Impacto do reajuste do ICMS nos valores finais

O aumento de R$ 0,10 no ICMS por litro de gasolina entrou em vigor em 1º de janeiro de 2026. Essa medida foi adotada de forma unificada em todos os estados e no Distrito Federal. O tributo representa parcela significativa do custo final do combustível, influenciando diretamente os preços praticados nos postos. Os postos têm liberdade para definir os valores, mas o reajuste tributário tende a ser repassado ao consumidor.

Especialistas apontam que fatores adicionais interferem na formação do preço. Custos de distribuição, margens de revenda e variações na oferta de etanol anidro contribuem para as oscilações observadas. O preço médio anual de 2025 fechou em R$ 6,24, com estabilidade relativa ao longo do ano.

Gasolina E30 e expectativas não atendidas

Desde agosto de 2025, a gasolina vendida nos postos passou a conter 30% de etanol anidro, na chamada mistura E30. O governo federal elevou também a octanagem mínima para 94 RON, visando maior eficiência e redução de emissões.
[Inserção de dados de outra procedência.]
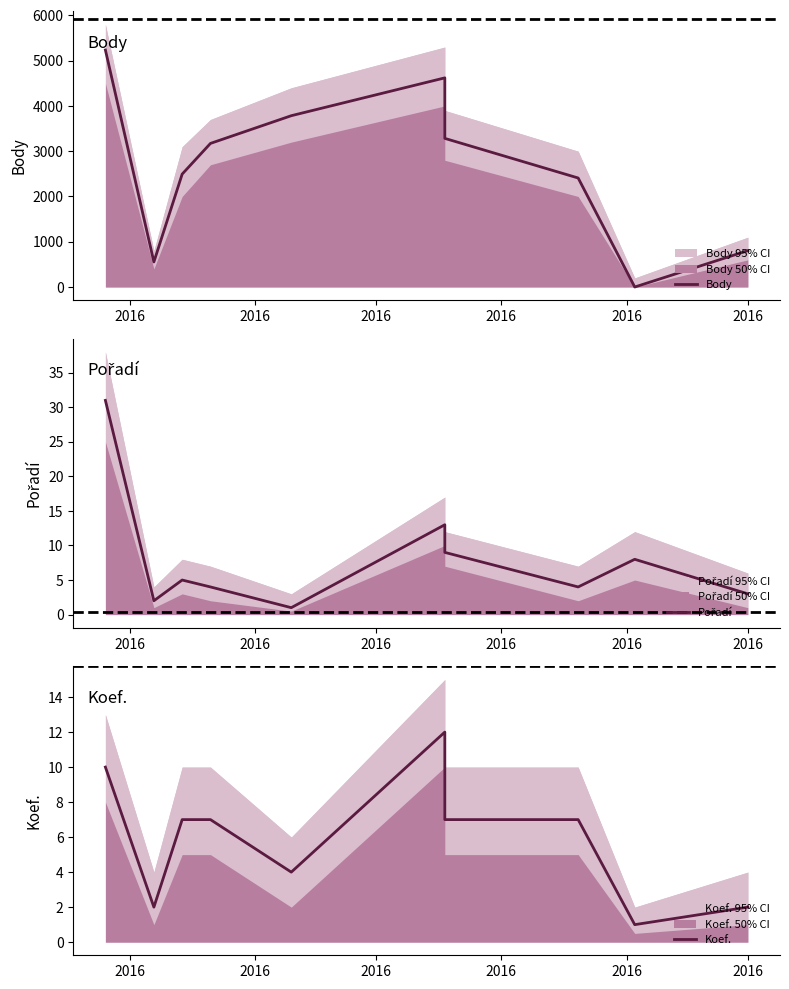

Which series has the largest total across all categories?

Body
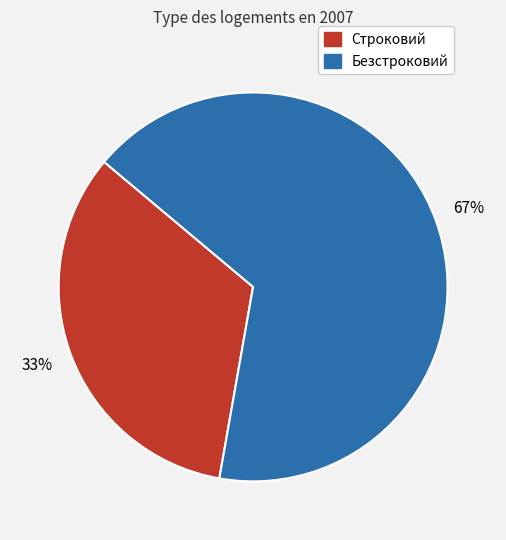

Which slice represents more than half of the pie?

Безстроковий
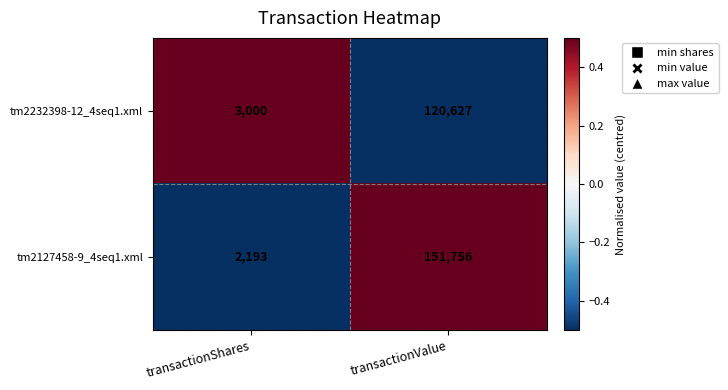

Is it true that tm2232398-12_4seq1.xml equals 1497 at transactionShares?

False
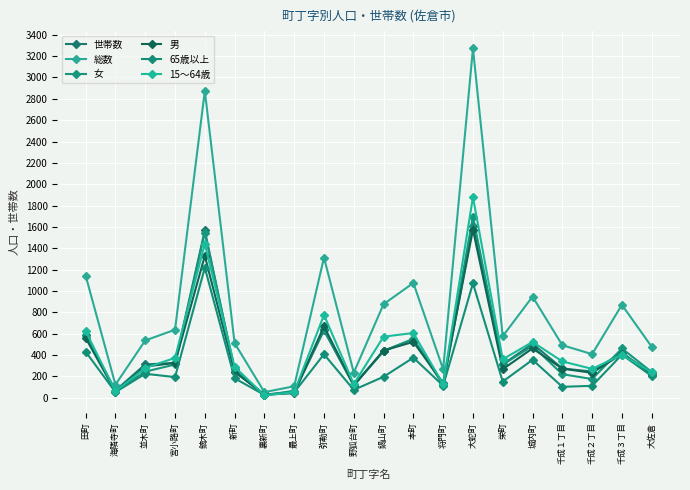

In 女, how many points are higher than both neighbors (excluding endpoints)?

6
A transição deveria gerar benefícios econômicos, com projeção inicial de queda de até R$ 0,13 por litro no preço ao consumidor.

A expectativa era de redução das importações em 760 milhões de litros por ano. Além disso, haveria expansão da produção nacional de etanol em 1,5 bilhão de litros, com investimentos estimados em R$ 9 bilhões no setor. No entanto, o etanol anidro registrou alta de preço devido ao aumento da demanda. Isso neutralizou parte do efeito esperado na composição do combustível.
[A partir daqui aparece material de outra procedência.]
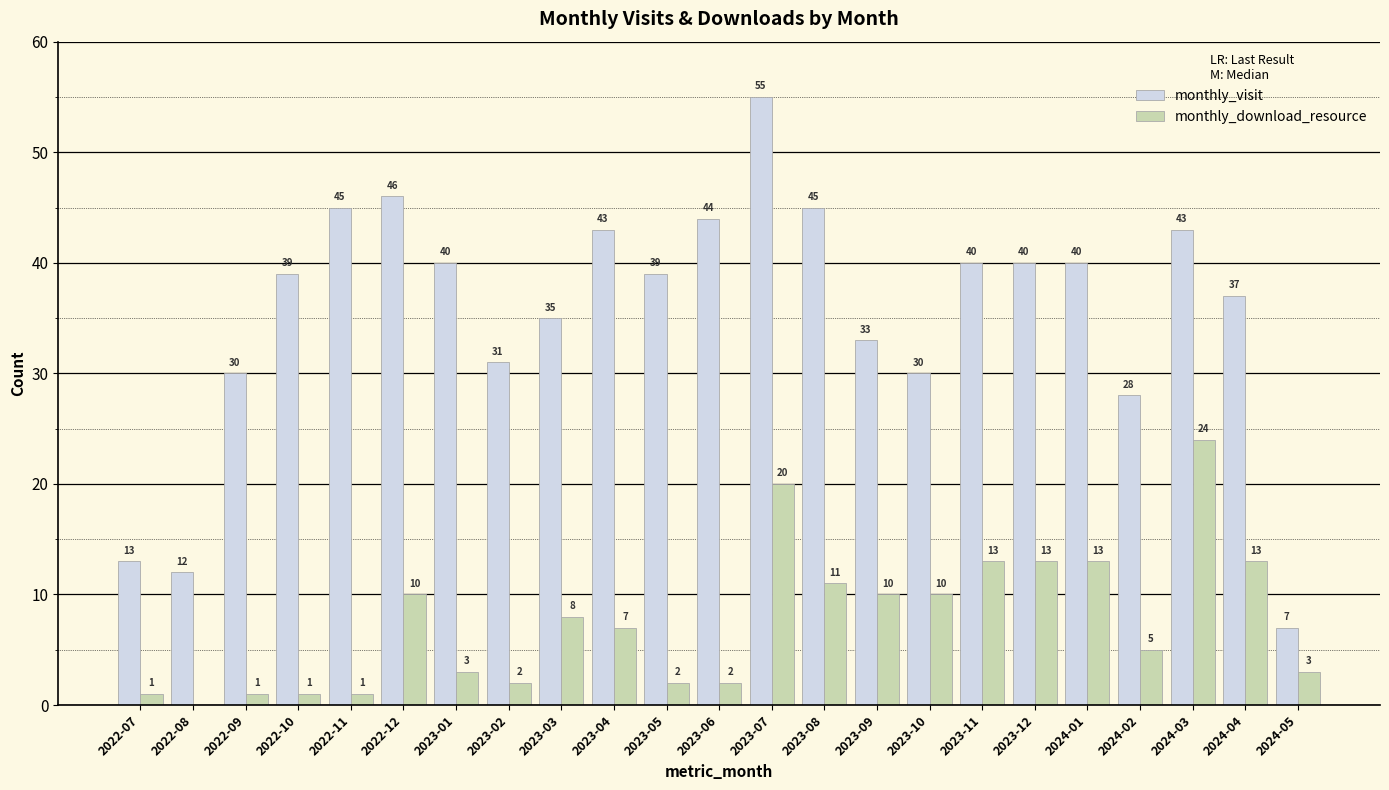

Are the bars grouped side by side (vs. stacked)?

Yes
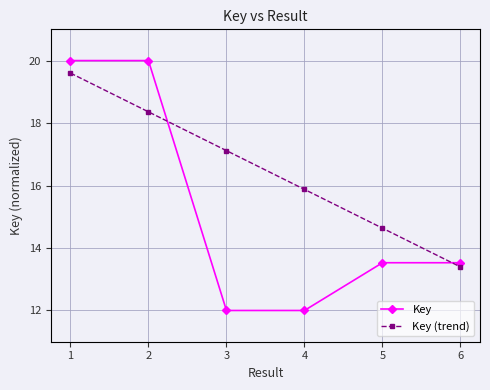

What are all the series names shown in the legend?

Key, Key (trend)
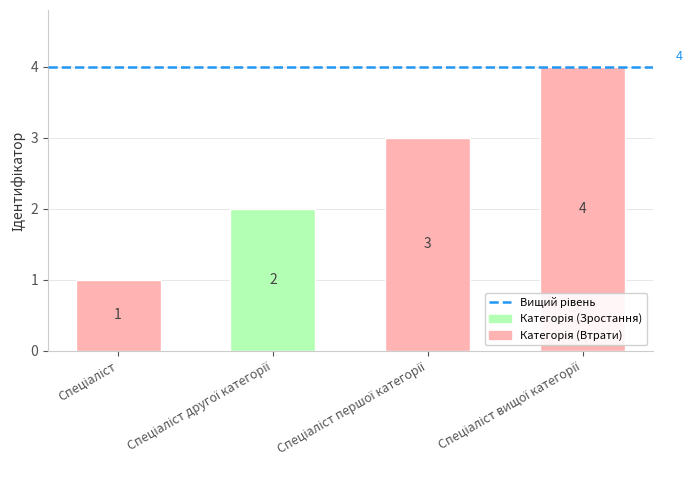

What is the minimum value shown in the chart?

1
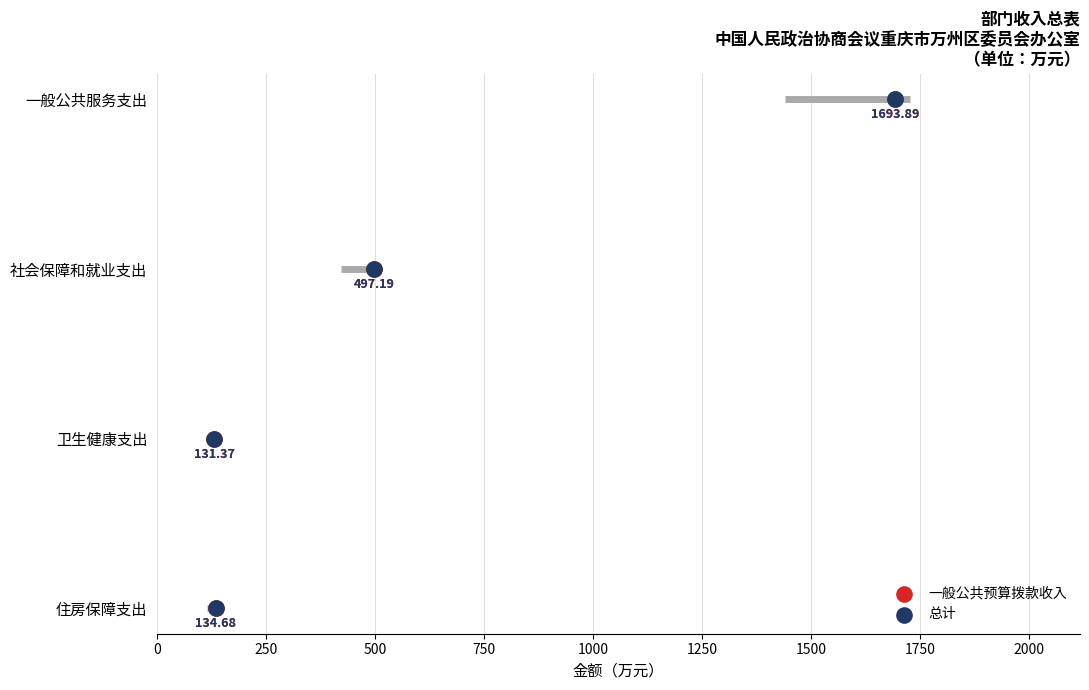

Which series has the largest total across all categories?

一般公共预算拨款收入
Preços médios mensais em 2025

O preço médio da gasolina apresentou variações ao longo de 2025. Janeiro fechou em R$ 6,17, enquanto fevereiro atingiu o pico de R$ 6,36. A partir de março, houve redução gradual até agosto, mês da entrada da E30, quando o valor foi de R$ 6,19. Os meses seguintes mantiveram estabilidade, com novembro em R$ 6,17 e dezembro em R$ 6,19.

Essa trajetória mostra que a nova mistura não gerou a redução projetada inicialmente. O preço final continuou influenciado por outros componentes, como impostos, logística e margens comerciais. Não há indícios de queda expressiva nos próximos meses.

Diferenças regionais e fatores locais

Estados do Norte e Nordeste geralmente apresentam preços mais altos devido a custos de transporte e logística. Em contrapartida, regiões com maior produção de etanol ou proximidade a refinarias tendem a ter valores menores. São Paulo registrou média de R$ 6,13, enquanto Rio de Janeiro ficou em R$ 6,21.

Essas variações ocorrem mesmo com alíquota única de ICMS. Condições locais, como impostos municipais adicionais e concorrência entre postos, também afetam o preço final ao consumidor.